The iGEM competition began in 2004 with five teams and a few dozen students. This year, organizers said they expect about 1,050 students, nearly all of whom are fluent in the language of plasmids and protein-coding sequences.

"We're not modest. We all believe that in these next 50 years, synthetic biology is going to be the Industrial Revolution of our time," said Randy Rettberg, director of the competition. "We are making synthetic biologists that the world is going to need."

The expansion of the competition mirrors the growth of the field. Researchers at universities and in private industry are buzzing with the possibility of engineering cells to act like tiny factories, manufacturing products such as clean biofuels, powerful new medicines and sponges, like the U-Va. team's project, that soak up pollutants from the environment.

A company based in Emeryville, Calif., called Amyris has opened a demonstration plant in Brazil that uses engineered microorganisms to convert sugar cane into biofuel and tinkered with E. coli to produce a key anti-malarial drug ingredient. Scientists with another Bay Area initiative, the Synthetic Biology Engineering Research Center, are trying to develop organisms to seek and destroy malignant tumors, Rettberg said.

'Worries for the future'

Despite its promise, synthetic biology is unnerving to those who doubt that scientists can keep their inventions from escaping their labs and wreaking havoc and who wonder whether regulators can keep the field's powerful potential out of the hands of terrorists.

"IGEM is effectively an attempt to build a workforce for . . . a very disruptive industry," said Jim Thomas, a researcher with the Ottawa-based ETC Group, a nonprofit group that opposes genetic engineering in agriculture.

"It's sold as it's light, it's fun, it's hip, it's green. It's not being sold as risky, as untested.
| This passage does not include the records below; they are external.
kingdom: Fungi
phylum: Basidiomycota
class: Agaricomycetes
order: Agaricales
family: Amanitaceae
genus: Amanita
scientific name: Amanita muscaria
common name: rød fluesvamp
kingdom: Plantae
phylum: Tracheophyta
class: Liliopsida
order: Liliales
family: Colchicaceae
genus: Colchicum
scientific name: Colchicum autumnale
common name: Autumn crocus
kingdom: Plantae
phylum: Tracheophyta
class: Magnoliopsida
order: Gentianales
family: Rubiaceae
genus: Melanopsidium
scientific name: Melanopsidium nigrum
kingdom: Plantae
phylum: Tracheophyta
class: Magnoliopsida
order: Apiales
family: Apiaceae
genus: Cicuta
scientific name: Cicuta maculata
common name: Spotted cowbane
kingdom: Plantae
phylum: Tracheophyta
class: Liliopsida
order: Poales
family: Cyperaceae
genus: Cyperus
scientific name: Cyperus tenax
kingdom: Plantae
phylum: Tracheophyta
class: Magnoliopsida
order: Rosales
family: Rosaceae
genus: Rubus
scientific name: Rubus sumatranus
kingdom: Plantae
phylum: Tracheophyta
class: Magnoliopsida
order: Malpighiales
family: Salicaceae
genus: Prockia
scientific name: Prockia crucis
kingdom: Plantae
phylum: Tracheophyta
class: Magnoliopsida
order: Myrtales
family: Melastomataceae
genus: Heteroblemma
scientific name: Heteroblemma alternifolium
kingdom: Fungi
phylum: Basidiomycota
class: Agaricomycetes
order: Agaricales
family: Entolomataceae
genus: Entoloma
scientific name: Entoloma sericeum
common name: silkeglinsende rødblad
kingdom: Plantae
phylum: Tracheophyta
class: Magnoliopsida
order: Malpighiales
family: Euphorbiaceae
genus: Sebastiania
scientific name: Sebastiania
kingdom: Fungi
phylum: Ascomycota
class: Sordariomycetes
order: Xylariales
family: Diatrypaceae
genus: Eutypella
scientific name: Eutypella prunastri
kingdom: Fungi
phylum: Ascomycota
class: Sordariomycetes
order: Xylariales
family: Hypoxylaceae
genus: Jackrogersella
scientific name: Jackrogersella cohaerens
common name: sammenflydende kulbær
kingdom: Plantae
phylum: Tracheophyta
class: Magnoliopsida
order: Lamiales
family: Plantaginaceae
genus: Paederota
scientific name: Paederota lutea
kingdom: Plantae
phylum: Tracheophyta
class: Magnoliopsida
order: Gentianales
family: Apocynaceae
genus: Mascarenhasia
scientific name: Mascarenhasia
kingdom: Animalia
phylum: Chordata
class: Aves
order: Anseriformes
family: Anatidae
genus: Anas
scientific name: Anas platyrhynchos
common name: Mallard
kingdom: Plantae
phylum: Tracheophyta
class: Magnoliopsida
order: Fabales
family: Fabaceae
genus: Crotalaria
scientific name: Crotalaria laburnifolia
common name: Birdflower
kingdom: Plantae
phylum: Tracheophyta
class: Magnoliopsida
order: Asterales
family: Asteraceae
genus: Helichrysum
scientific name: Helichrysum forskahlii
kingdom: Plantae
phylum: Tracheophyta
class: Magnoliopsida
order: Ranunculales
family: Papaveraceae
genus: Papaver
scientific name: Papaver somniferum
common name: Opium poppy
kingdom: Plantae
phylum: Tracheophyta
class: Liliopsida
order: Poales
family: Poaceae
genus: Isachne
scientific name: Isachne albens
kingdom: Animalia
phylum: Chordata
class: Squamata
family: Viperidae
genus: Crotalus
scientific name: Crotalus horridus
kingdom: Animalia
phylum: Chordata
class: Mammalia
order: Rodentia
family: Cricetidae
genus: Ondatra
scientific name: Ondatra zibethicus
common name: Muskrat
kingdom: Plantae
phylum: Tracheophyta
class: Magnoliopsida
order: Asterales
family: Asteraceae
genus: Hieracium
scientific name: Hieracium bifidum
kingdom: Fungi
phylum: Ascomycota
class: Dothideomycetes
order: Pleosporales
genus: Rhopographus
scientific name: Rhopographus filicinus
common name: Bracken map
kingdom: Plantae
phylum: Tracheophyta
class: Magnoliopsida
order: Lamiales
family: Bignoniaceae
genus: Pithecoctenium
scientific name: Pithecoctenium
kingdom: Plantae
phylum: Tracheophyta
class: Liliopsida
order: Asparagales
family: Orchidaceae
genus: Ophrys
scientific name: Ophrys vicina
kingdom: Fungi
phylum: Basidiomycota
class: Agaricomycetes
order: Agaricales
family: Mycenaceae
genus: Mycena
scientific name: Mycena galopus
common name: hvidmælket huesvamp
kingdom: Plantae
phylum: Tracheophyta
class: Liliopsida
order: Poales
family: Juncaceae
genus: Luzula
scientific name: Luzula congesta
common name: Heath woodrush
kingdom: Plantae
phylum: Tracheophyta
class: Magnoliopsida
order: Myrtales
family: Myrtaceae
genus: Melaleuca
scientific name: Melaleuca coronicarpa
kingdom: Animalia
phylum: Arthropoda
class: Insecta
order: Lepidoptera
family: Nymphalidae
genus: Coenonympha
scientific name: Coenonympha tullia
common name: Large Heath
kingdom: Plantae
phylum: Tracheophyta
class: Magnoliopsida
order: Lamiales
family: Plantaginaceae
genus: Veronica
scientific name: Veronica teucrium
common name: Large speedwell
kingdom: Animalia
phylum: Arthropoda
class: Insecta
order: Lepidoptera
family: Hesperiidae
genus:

One of the big concerns is that kids are being taught that DNA is a computer code, and you can program biological organisms the same way you can program a computer. I think that's going to prove to be a bad analogy."

Rettberg said he understands that people are concerned about kids creating new life before they're old enough to buy beer. But students are generally working with strains as harmless as flour and water, he said. They're bound by their schools' lab safety protocols and, at the competition, are judged partly by how they address risks.

"There are worries for the future, but we're not there yet," he said, "and by the time we get there, we will have done a lot more to work on how to do a better job."

There are also thorny intellectual property rights issues, not to mention moral questions about messing with nature on such a profound level.

"This question of these things are made by God, and therefore how should we be dealing with those things because they were made by God -- that's just beyond my job description," Rettberg said.

Chris Von Dollen, a junior at Johns Hopkins University, where iGEM team members are contributing to a long-term faculty project to redesign the genetic makeup of yeast, said he's not bothered by safety concerns. Yeast, after all, is everywhere.

"I like messing with genes and genomes, throwing things in and out and manipulating all that stuff," he said. "We've already controlled so many other things in nature that it's become unnatural. To me, it's just one more step in the process."